*PROBLEM TO SOLVE*.
Give every line of the data again, exactly.

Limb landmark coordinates
--*--
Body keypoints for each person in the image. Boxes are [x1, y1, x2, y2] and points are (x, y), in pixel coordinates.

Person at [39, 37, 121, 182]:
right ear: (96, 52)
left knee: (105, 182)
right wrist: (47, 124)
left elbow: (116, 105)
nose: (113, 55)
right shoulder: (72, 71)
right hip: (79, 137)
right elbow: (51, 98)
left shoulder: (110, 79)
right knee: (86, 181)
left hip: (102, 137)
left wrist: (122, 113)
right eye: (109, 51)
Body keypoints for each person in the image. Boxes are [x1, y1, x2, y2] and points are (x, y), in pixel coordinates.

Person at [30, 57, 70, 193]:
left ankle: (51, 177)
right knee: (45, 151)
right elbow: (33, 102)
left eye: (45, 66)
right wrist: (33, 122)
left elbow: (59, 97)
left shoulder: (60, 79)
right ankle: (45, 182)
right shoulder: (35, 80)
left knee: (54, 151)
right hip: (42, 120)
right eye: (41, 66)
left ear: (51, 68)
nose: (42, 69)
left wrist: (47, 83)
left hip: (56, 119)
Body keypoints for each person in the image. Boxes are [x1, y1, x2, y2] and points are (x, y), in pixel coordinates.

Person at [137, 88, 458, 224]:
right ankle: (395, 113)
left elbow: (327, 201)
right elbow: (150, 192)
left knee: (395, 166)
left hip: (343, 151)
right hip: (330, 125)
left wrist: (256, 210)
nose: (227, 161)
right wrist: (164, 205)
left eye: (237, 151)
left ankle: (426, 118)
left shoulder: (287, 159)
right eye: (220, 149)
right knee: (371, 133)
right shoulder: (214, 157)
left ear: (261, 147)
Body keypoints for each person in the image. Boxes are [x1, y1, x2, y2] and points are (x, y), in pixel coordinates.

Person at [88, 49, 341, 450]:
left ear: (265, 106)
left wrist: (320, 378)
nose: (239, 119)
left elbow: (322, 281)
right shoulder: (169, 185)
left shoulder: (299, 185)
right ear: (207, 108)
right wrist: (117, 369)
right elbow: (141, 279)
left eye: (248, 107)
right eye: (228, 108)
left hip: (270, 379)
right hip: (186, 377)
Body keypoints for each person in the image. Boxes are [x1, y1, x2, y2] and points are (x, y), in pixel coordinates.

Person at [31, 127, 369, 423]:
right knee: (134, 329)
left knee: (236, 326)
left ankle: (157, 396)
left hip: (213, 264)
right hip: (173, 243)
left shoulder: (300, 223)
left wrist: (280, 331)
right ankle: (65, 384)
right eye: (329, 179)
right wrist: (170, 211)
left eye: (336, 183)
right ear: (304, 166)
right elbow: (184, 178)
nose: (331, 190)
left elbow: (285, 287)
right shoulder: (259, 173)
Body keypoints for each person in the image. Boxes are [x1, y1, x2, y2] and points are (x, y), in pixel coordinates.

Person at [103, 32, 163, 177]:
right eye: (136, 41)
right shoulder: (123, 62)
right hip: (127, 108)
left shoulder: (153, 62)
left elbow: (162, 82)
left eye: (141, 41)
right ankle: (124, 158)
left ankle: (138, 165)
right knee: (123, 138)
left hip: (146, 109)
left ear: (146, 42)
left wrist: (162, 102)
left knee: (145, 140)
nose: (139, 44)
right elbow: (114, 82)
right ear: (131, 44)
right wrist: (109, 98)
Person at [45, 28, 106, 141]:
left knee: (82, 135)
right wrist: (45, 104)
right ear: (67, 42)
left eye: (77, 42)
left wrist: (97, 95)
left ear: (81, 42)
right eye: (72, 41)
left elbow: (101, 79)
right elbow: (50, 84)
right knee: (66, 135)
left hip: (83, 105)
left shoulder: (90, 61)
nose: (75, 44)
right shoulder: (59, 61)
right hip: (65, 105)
--*--
*ANSWER SECTION*.
Body keypoints for each person in the image. Boxes are [x1, y1, x2, y2] and points are (x, y), in pixel coordinates.

Person at [39, 37, 121, 182]:
right ear: (96, 52)
left knee: (105, 182)
right wrist: (47, 124)
left elbow: (116, 105)
nose: (113, 55)
right shoulder: (72, 71)
right hip: (79, 137)
right elbow: (51, 98)
left shoulder: (110, 79)
right knee: (86, 181)
left hip: (102, 137)
left wrist: (122, 113)
right eye: (109, 51)
Body keypoints for each person in the image. Boxes are [x1, y1, x2, y2] and points are (x, y), in pixel coordinates.

Person at [30, 57, 70, 193]:
left ankle: (51, 177)
right knee: (45, 151)
right elbow: (33, 102)
left eye: (45, 66)
right wrist: (33, 122)
left elbow: (59, 97)
left shoulder: (60, 79)
right ankle: (45, 182)
right shoulder: (35, 80)
left knee: (54, 151)
right hip: (42, 120)
right eye: (41, 66)
left ear: (51, 68)
nose: (42, 69)
left wrist: (47, 83)
left hip: (56, 119)
Body keypoints for each person in the image. Boxes are [x1, y1, x2, y2] and points are (x, y), in pixel coordinates.

Person at [137, 88, 458, 224]:
right ankle: (395, 113)
left elbow: (327, 201)
right elbow: (150, 192)
left knee: (395, 166)
left hip: (343, 151)
right hip: (330, 125)
left wrist: (256, 210)
nose: (227, 161)
right wrist: (164, 205)
left eye: (237, 151)
left ankle: (426, 118)
left shoulder: (287, 159)
right eye: (220, 149)
right knee: (371, 133)
right shoulder: (214, 157)
left ear: (261, 147)
Body keypoints for each person in the image. Boxes are [x1, y1, x2, y2] and points are (x, y), in pixel coordinates.

Person at [88, 49, 341, 450]:
left ear: (265, 106)
left wrist: (320, 378)
nose: (239, 119)
left elbow: (322, 281)
right shoulder: (169, 185)
left shoulder: (299, 185)
right ear: (207, 108)
right wrist: (117, 369)
right elbow: (141, 279)
left eye: (248, 107)
right eye: (228, 108)
left hip: (270, 379)
right hip: (186, 377)
Body keypoints for each person in the image. Boxes are [x1, y1, x2, y2] and points are (x, y), in pixel coordinates.

Person at [31, 127, 369, 423]:
right knee: (134, 329)
left knee: (236, 326)
left ankle: (157, 396)
left hip: (213, 264)
right hip: (173, 243)
left shoulder: (300, 223)
left wrist: (280, 331)
right ankle: (65, 384)
right eye: (329, 179)
right wrist: (170, 211)
left eye: (336, 183)
right ear: (304, 166)
right elbow: (184, 178)
nose: (331, 190)
left elbow: (285, 287)
right shoulder: (259, 173)
Body keypoints for each person in the image. Boxes are [x1, y1, x2, y2] and points are (x, y), in pixel coordinates.

Person at [103, 32, 163, 177]:
right eye: (136, 41)
right shoulder: (123, 62)
right hip: (127, 108)
left shoulder: (153, 62)
left elbow: (162, 82)
left eye: (141, 41)
right ankle: (124, 158)
left ankle: (138, 165)
right knee: (123, 138)
left hip: (146, 109)
left ear: (146, 42)
left wrist: (162, 102)
left knee: (145, 140)
nose: (139, 44)
right elbow: (114, 82)
right ear: (131, 44)
right wrist: (109, 98)
Person at [45, 28, 106, 141]:
left knee: (82, 135)
right wrist: (45, 104)
right ear: (67, 42)
left eye: (77, 42)
left wrist: (97, 95)
left ear: (81, 42)
right eye: (72, 41)
left elbow: (101, 79)
right elbow: (50, 84)
right knee: (66, 135)
left hip: (83, 105)
left shoulder: (90, 61)
nose: (75, 44)
right shoulder: (59, 61)
right hip: (65, 105)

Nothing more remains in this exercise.